Este modelo precedeu à Grande Depressão nos Estados Unidos, em outubro de 1929, com a quebra da bolsa pela acumulação de mercadoria. A lei da oferta e da procura se mostrou eficiente: o excesso da mercadoria derrubou seu valor.

 

 

Carlitos, com uma chave inglesa em cada mão, tinha de apertar parafusos em uma esteira rolante, em ritmo acelerado, e qualquer atraso prejudicava o andamento da engrenagem e fazia um engarrafamento no sistema produtivo. Claro, Carlitos só fazia trapalhadas.
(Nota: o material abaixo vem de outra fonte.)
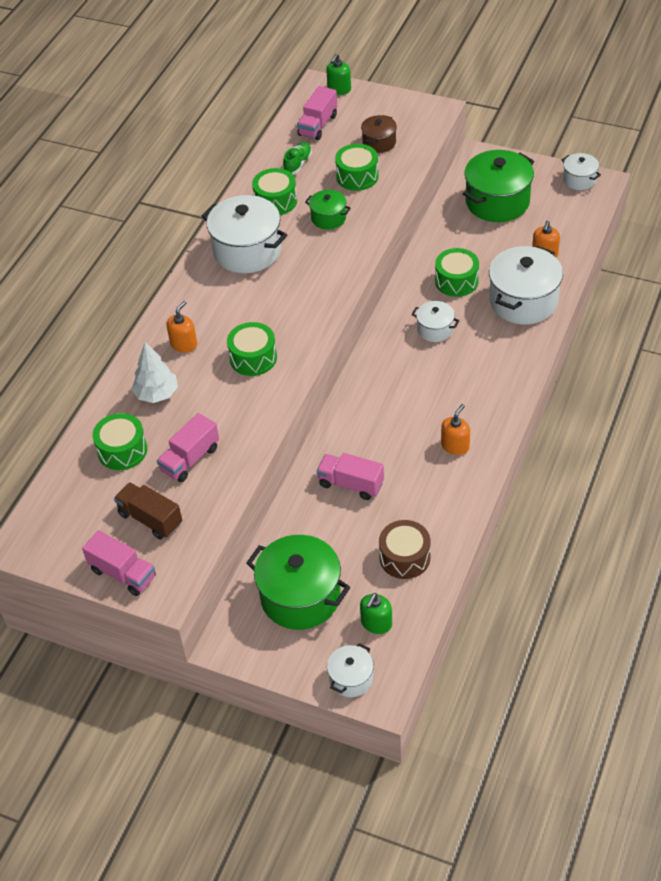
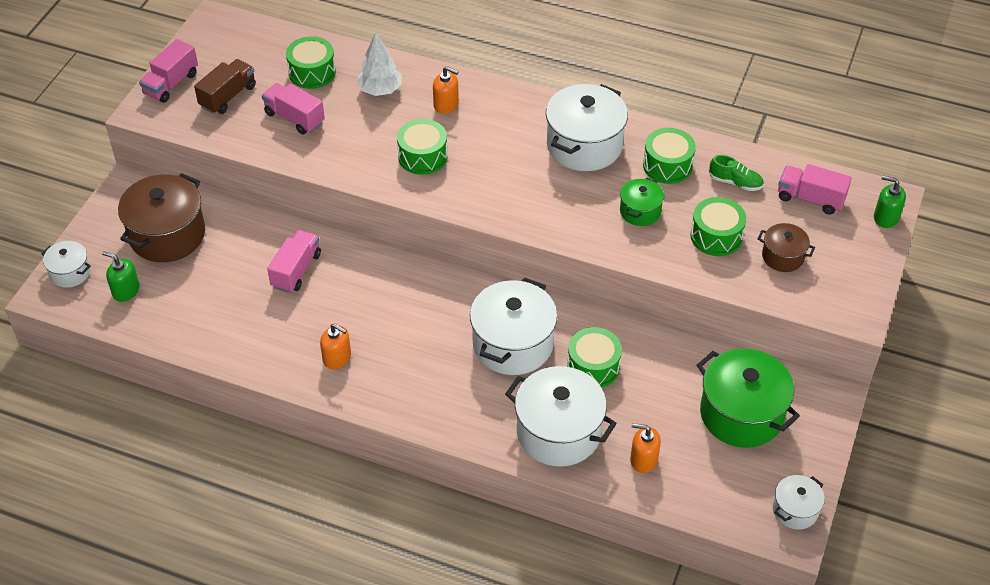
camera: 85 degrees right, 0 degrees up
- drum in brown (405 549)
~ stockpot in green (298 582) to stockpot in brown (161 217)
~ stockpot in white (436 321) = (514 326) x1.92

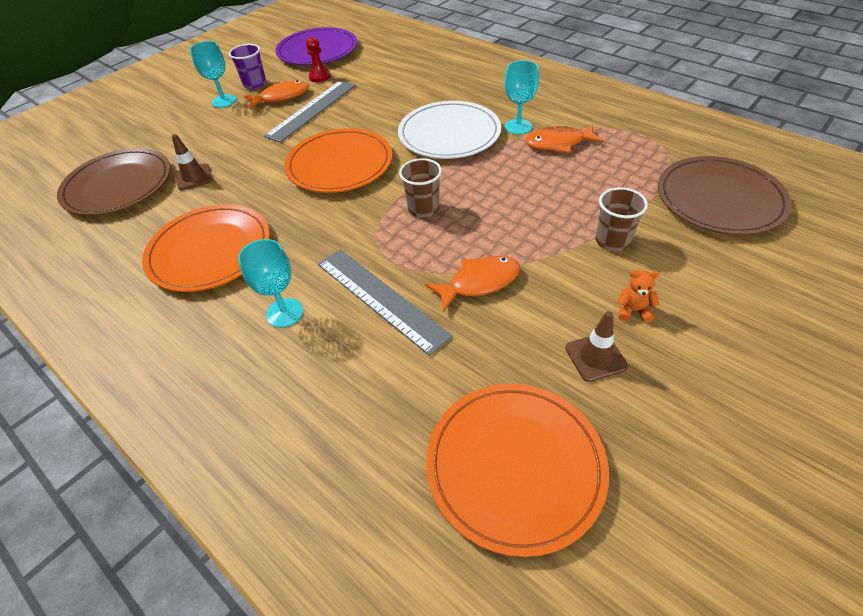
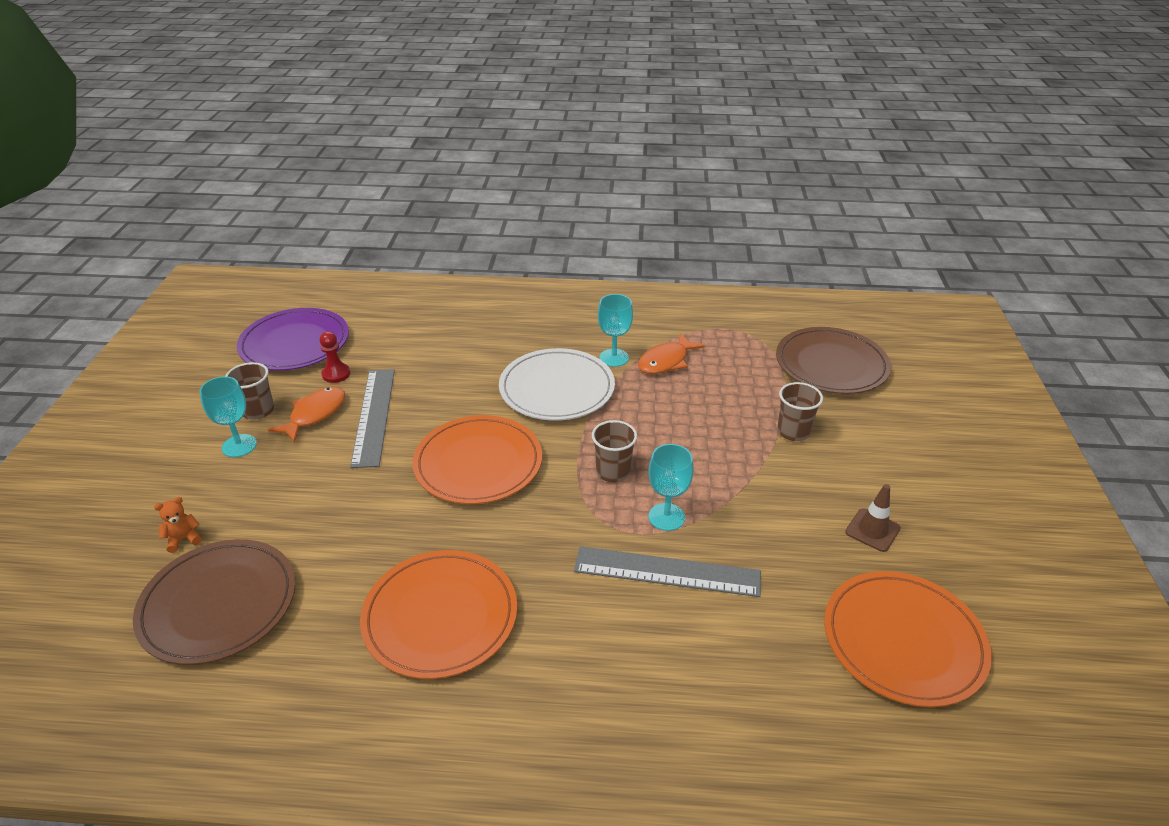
camera: 40 degrees left, 10 degrees down
- safety cone in brown (192 162)
- toy fish in orange (472 284)
~ chalice in teal (270 283) to (670 487)
~ teddy in orange (638 296) to (178 525)
~ cup in royal purple (247 66) to cup in brown (249 391)

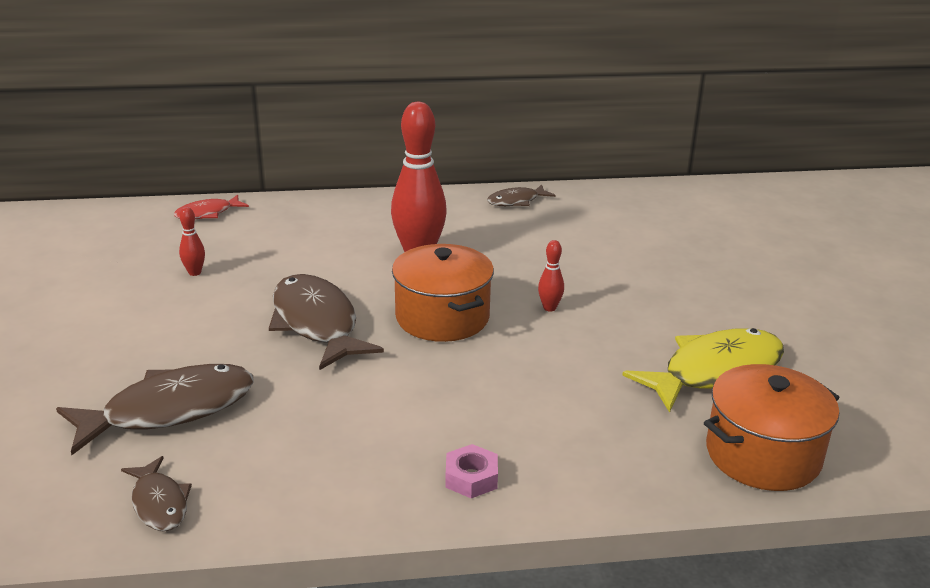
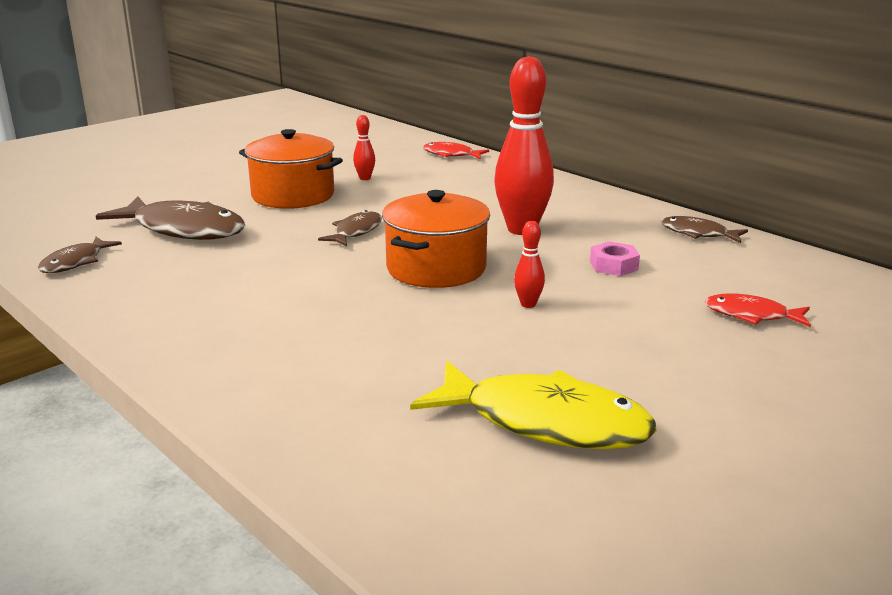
camera: 55 degrees right, 5 degrees down
+ toy fish in crimson (758 310)
~ hexagon nut in pink (471 471) to (615 258)
~ stockpot in orange (772 427) to (291 169)
~ toy fish in brown (326 322) = (350 228) x0.53

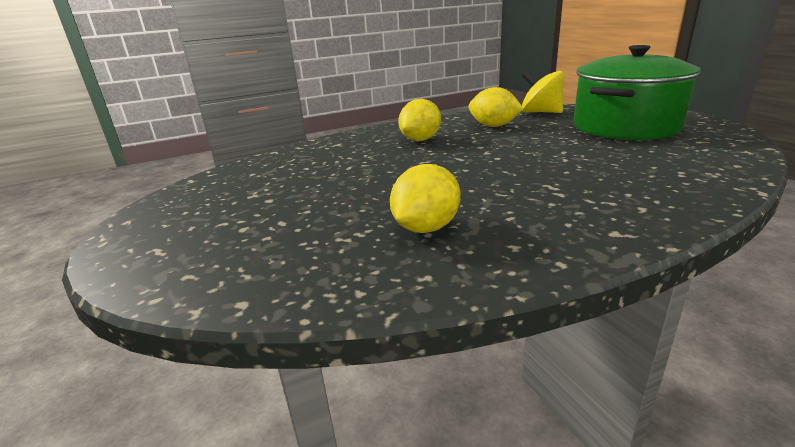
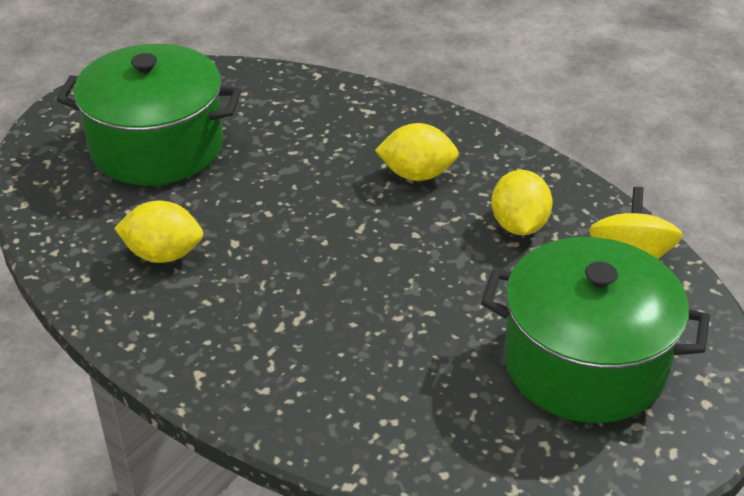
camera: 60 degrees right, 15 degrees up
+ stockpot in green (148 115)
É uma crítica de uma situação terrível para o ser humano, desumanizado.

 

Outro exemplo disto é o funcionário público que carimbava documentos sucumbido à depressão e tornando-se um inseto em “A metamorfose”, livro de Franz Kafka.

 

Até hoje o mundo não parou de reproduzir este modelo, com alguma variação, produzindo em massa objetos de desejo para que as pessoas adquiram, substituam suas coisas por outras mais novas e imediatamente todas estão à disposição do cliente, para fazer girar a máquina. O valor maior é o dinheiro e o poder que ele confere e, para isto, as pessoas trabalham para fazer esta máquina operar para lucrar sem parar.

 

Neste caso, vemos que é verdadeira a ideia de que ninguém é insubstituível, não importa quem, apenas façam! Qualquer um é dispensável, importa que o lucro siga ofertando gozo. Alguns anos atrás, um menino, avião do narcotráfico, respondeu à jornalista que não temia a morte violenta, pois, se o matassem, amanhã teria outro em seu lugar. A resposta chocou pela verdade que representa.

 

A negação é um modo de suportarmos o real. De passar ao lado de mendigos, moradores de rua, pedintes no sinal de trânsito e desviar o olhar e, às vezes, até pensando por que aquelas pessoas estão em situação tão extrema. Nunca teremos a resposta para tal pergunta. Nem mesmo a própria pessoa sabe os porquês de sua perdição.

 

Na psicanálise é o avesso. Ninguém é substituível pois nenhum outro falará as mesmas palavras. Porque nenhum outro interpretará a realidade da mesma maneira. Porque cada sujeito é único, e a verdade para cada um é resultado de sua posição, que procede de sua fantasia, que determina seu entendimento, que alimenta seu imaginário e forma seu sintoma e, assim, cada um se arranja como pode.

 

E ninguém que vier a um analista poderá encontrar outra coisa além de uma escuta que não determina o que é o normal, que não espera dele um ideal, não normatiza com base estatística qual a forma correta de ser e estar no mundo.

 

O resultado de uma análise é a singularidade de cada desejo. O destino de uma análise é o desejo, e não o gozo do excesso que, afinal, traz mais angústia do que prazer. O prazer limita o gozo excessivo, que pode nos enlouquecer.